[EXERCISE OBJECTIVE] Please render the entries below as a Markdown table with two columns, Row and Line, giving each line its row number and skipping blank lines. Leave the pictures out.

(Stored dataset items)
>> START

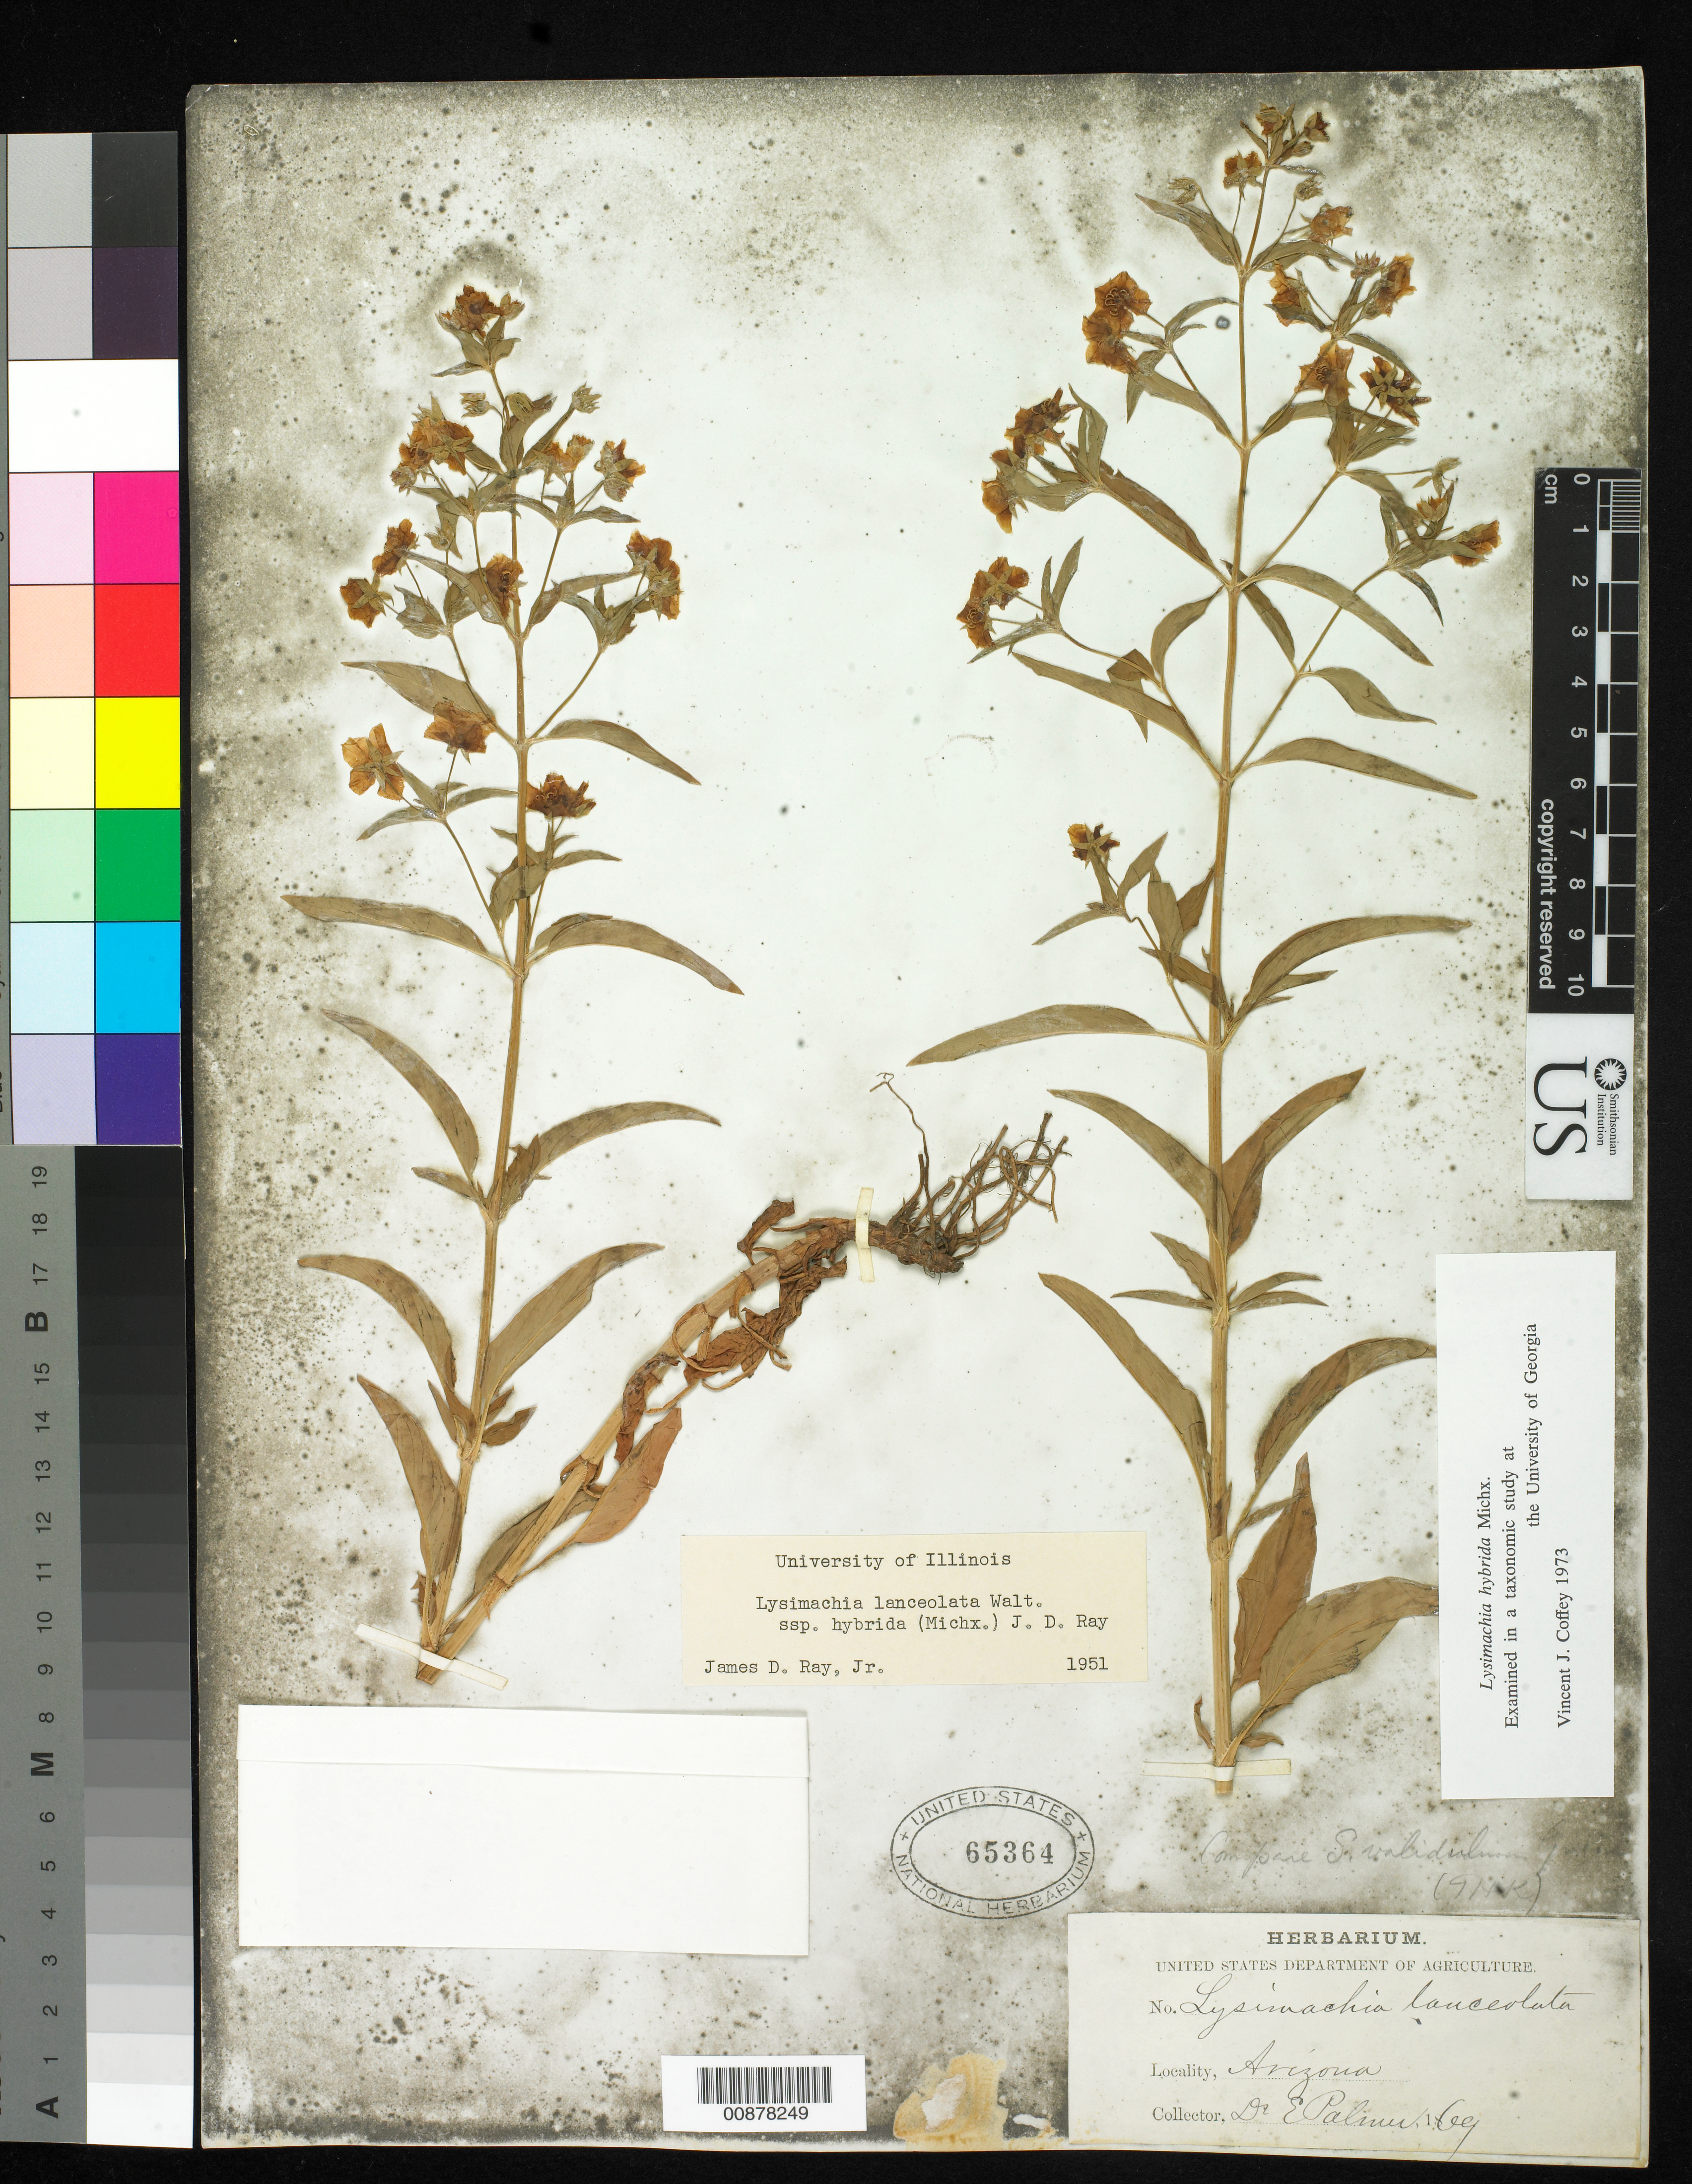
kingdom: Plantae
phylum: Tracheophyta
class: Magnoliopsida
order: Ericales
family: Primulaceae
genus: Lysimachia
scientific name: Lysimachia hybrida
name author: Michx.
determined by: Coffey, Vincent J.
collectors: E. Palmer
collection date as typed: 1869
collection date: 1869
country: United States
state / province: Arizona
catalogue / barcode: US 65364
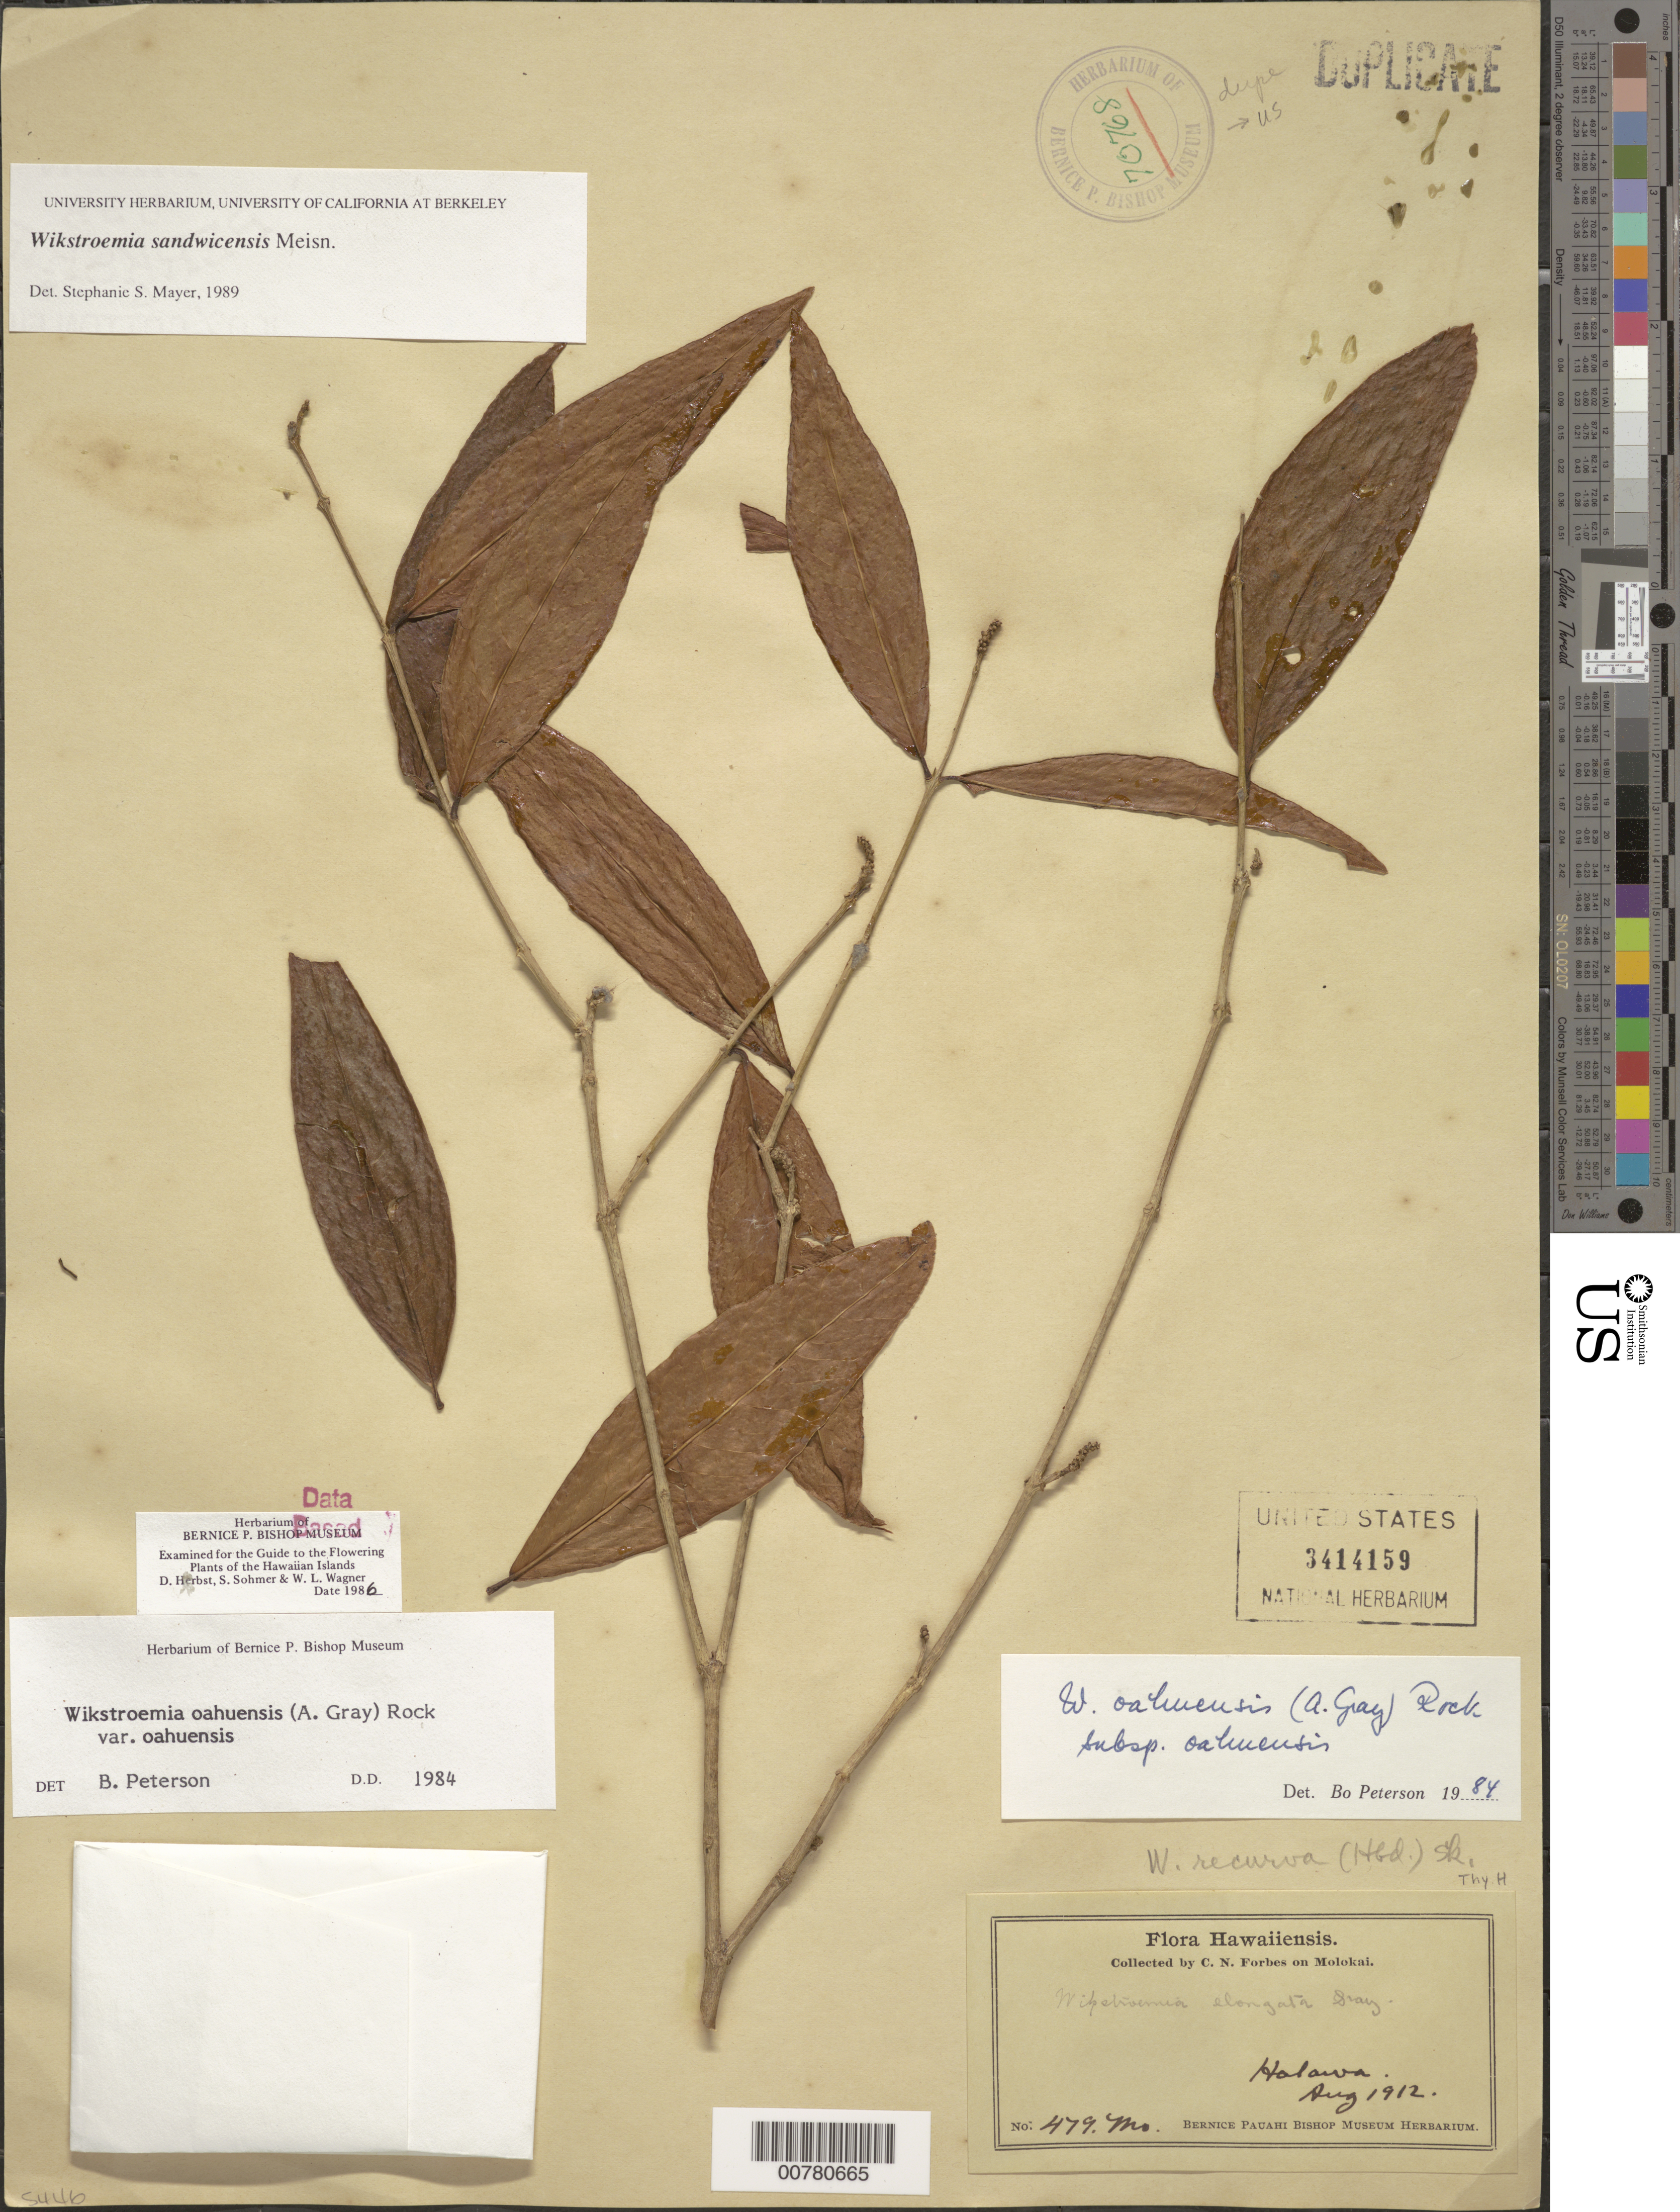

>> END

[REPLY]
| Row | Line |
|---|---|
| 1 | kingdom: Plantae |
| 2 | phylum: Tracheophyta |
| 3 | class: Magnoliopsida |
| 4 | order: Ericales |
| 5 | family: Primulaceae |
| 6 | genus: Lysimachia |
| 7 | scientific name: Lysimachia hybrida |
| 8 | name author: Michx. |
| 9 | determined by: Coffey, Vincent J. |
| 10 | collectors: E. Palmer |
| 11 | collection date as typed: 1869 |
| 12 | collection date: 1869 |
| 13 | country: United States |
| 14 | state / province: Arizona |
| 15 | catalogue / barcode: US 65364 |